'As close to an HIV cure as we've seen': Breakthrough hailed as radical treatment works on baby born HIV-positive in Atlanta

US team gave child stronger, faster dose of antiretroviral drugs straight after birth

Scientists appeared a step closer to conquering the Aids virus after US doctors confirmed they had cured an infant born with HIV through a course of antiretroviral drugs, the first time this has ever been recorded.

Doctors in Atlanta said a two-and-a-half-year-old child from Mississippi was born HIV positive and received a three-drug infusion within 30 hours of its birth, a stronger and far swifter dose than normally administered.

Last night scientists confirmed that the child, whose identity has not been disclosed, has since been off medication for HIV for over a year, is believed no longer to be infectious.

Last night scientists were pouring over the findings, unveiled at the Conference on Retroviruses and Opportunistic Infections in Atlanta. "You could call this about as close to a cure, if not a cure, that we've seen," said Dr Anthony Fauci of the National Institutes of Health. Much of the success of treatment is believed to be down to the swiftness and intensity of the antiretroviral dosage that was so potent. Usually a child is given a course of one drug.

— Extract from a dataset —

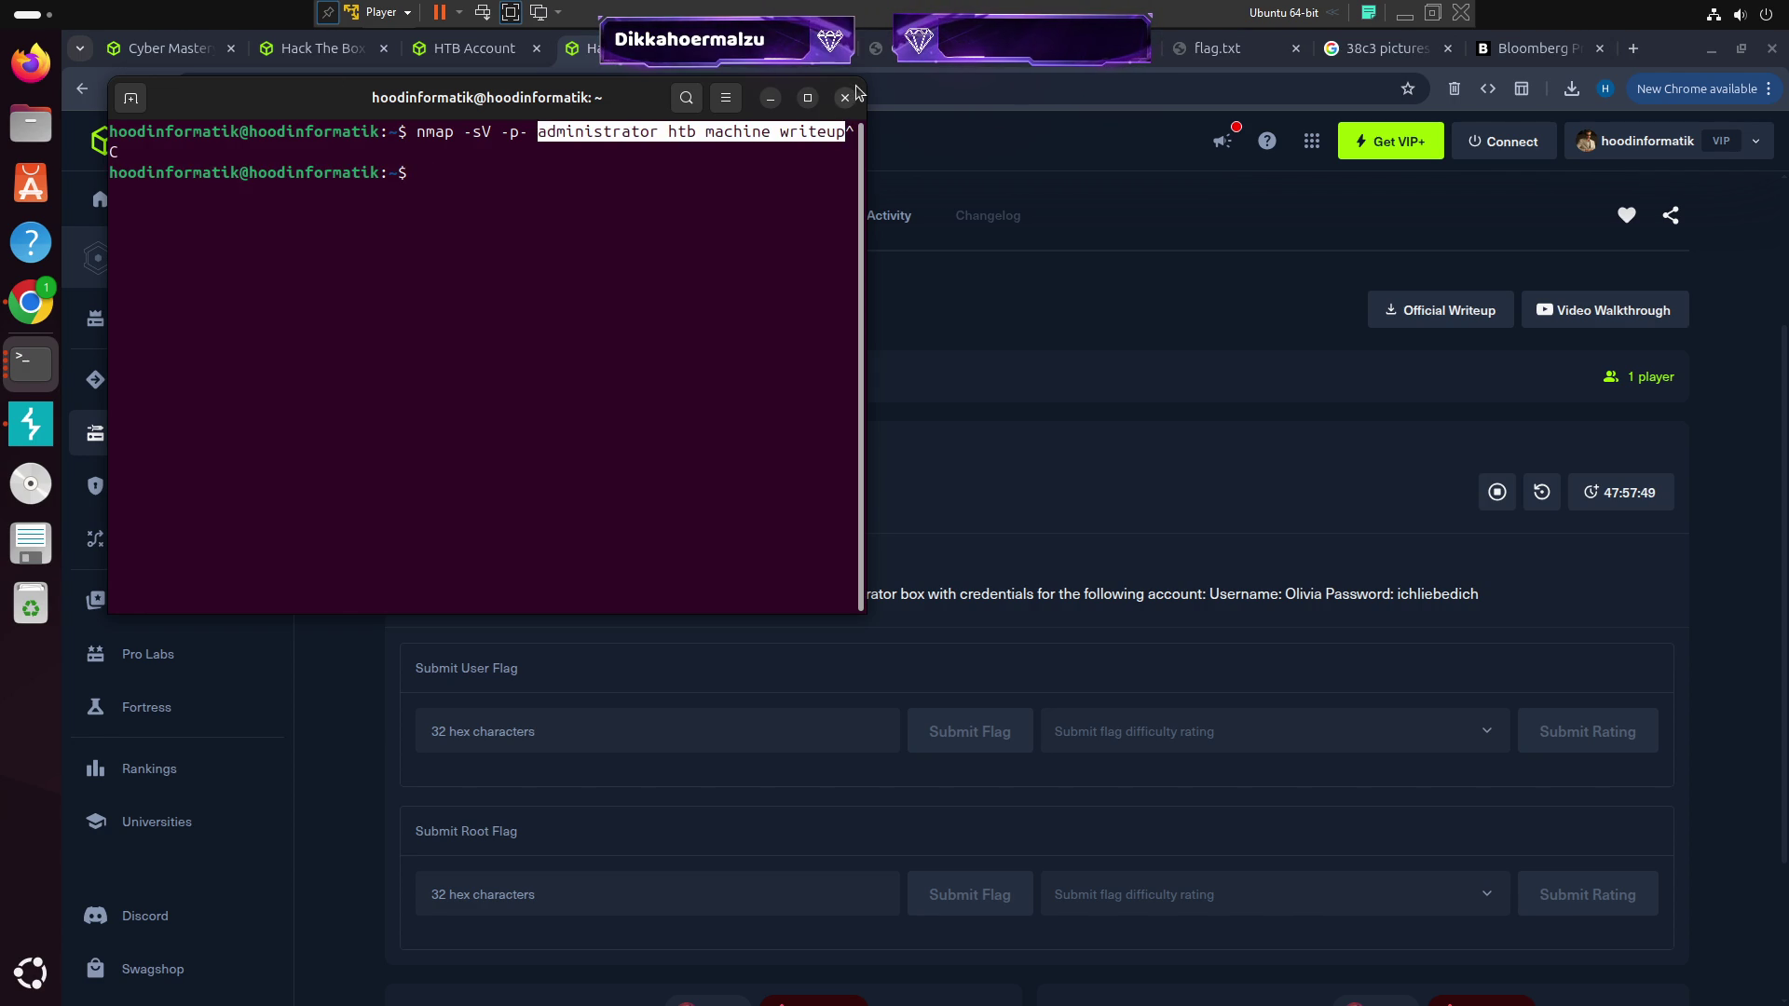
click(846, 98)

While the findings are encouraging, scientists warned they are not the definitive cure for HIV. It is thought to have been the speed and intensity of the action that knocked out HIV in the baby's blood before it could form hideouts in the body. But not all traces of the virus have been eradicated. Dr Deborah Persaud of Johns Hopkins Children's Center, who led the investigation, said that the child was in effect "functionally cured", meaning in long-term remission even if all traces of the virus haven't been completely eradicated.

The treatment would not work in older children or adults as the virus will have already infected cells. The number of babies born with HIV in developed countries has fallen dramatically with the advent of better drugs and prevention. Typically, women with HIV are given antiretroviral drugs during pregnancy to minimise the virus in their blood. Their babies go on courses of drugs, too, to reduce their risk of infection further. The strategy can stop around 98% of HIV transmission from mother to child.About 300,000 children were born with HIV in 2011. In the US such births are very rare as HIV testing and treatment long have been part of prenatal care. "We can't promise to cure babies who are infected. We can promise to prevent the vast majority of transmissions if the moms are tested during every pregnancy," said Dr Hannah Gay, of the University of Mississippi.

The only other person considered cured of the AIDS virus underwent a bone marrow transplant from a donor naturally resistant to HIV. Timothy Ray Brown of San Francisco has not needed HIV medications in the five years since that transplant. The Mississippi case shows "there may be different cures for different populations of HIV-infected people," said Dr Rowena Johnston of amFAR, the Foundation for AIDS Research. That group funded Persaud's team to explore possible cases of pediatric cures. It also suggests that scientists should look back at other children who've been treated since shortly after birth, including some reports of possible cures in the late 1990s that were dismissed, said Dr. Steven Deeks of the University of California, San Francisco. "This will likely inspire the field, make people more optimistic that this is possible," he said.